The input to the DMRs rule includes all the DMRs in the cancer and plasma samples. We do not limit the regions. (In config file make sure restrict_up, restrict_down= "None").
We limit the input to the rule to regions that are significantly differentially methylated in the tissue (from reference DMRs step) (restrict_up, restrict_down='' in config file) Apply different p value and logFC cut offs to the the refDMRs outputs and generate classification outputs for all the cases. We have 2 classification models:- 1: Leave One Out classification: here every model is built leaving one sample out for training the model and it is tested on the left-out sample. Accuracy is based on how accurately the remaining one sample is classified. Note the AUC value, boxplots (generated in rule performance), case.contro.diff.heatmap The regions used in the classification model can be viewed in case.control.diff.bed. Check if any of the files are empty in the LOO output folder. The model will classify the samples even if these files are empty, but the results won’t be accurate. 2: 80:20 split model: 100 iterations are performed. In every iteration 80% samples are used for training the classification model and the testing is done on the remaining 20%
Select the most significant regions from reference_DMRS.bed. Plot the normalized sum of reads boxplots in Up regions for cases and controls , Down regions for cases and controls, Portion score- (Case/ control score ratio)

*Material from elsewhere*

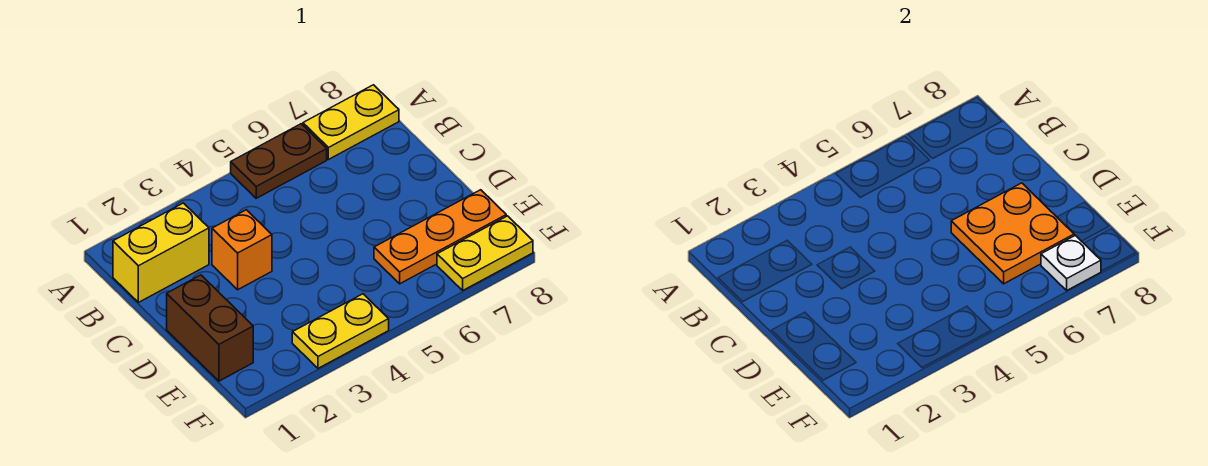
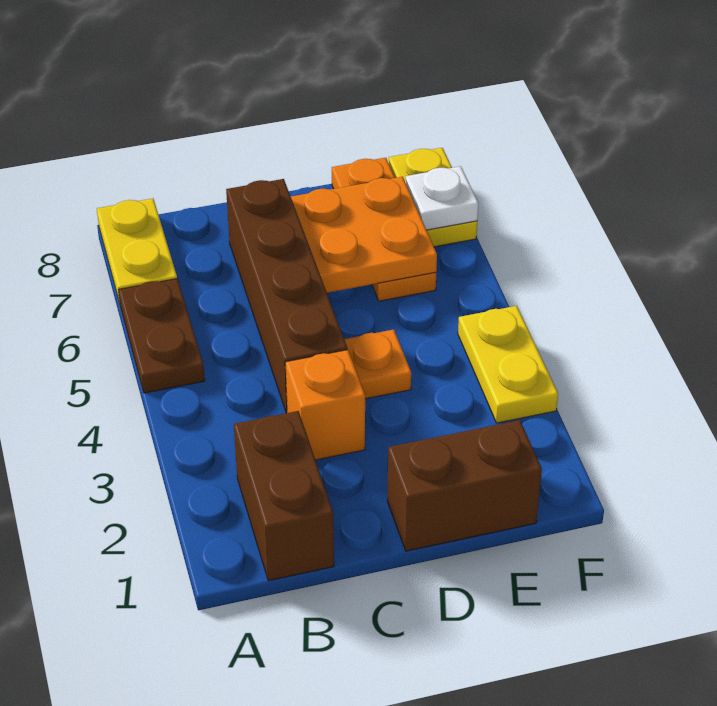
yellow 1x2 brick [113,203,209,302] -> brown 1x2 brick [234,411,334,581]
none -> brown 1x4 brick [226,179,347,413]
none -> orange 1x1 plate [344,329,411,399]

Use the up DMRs(cases) and Down DMRs(controls) locations from the reference DMRs step. Separately plot boxplots using rpkm values from medips file of cancer plasma and healthy plasma for Up and Down regions. We are expecting to see higher mean in the boxplots for cancer samples in the Up regions and lower mean in the Down regions compared to the Healthy samples boxplot.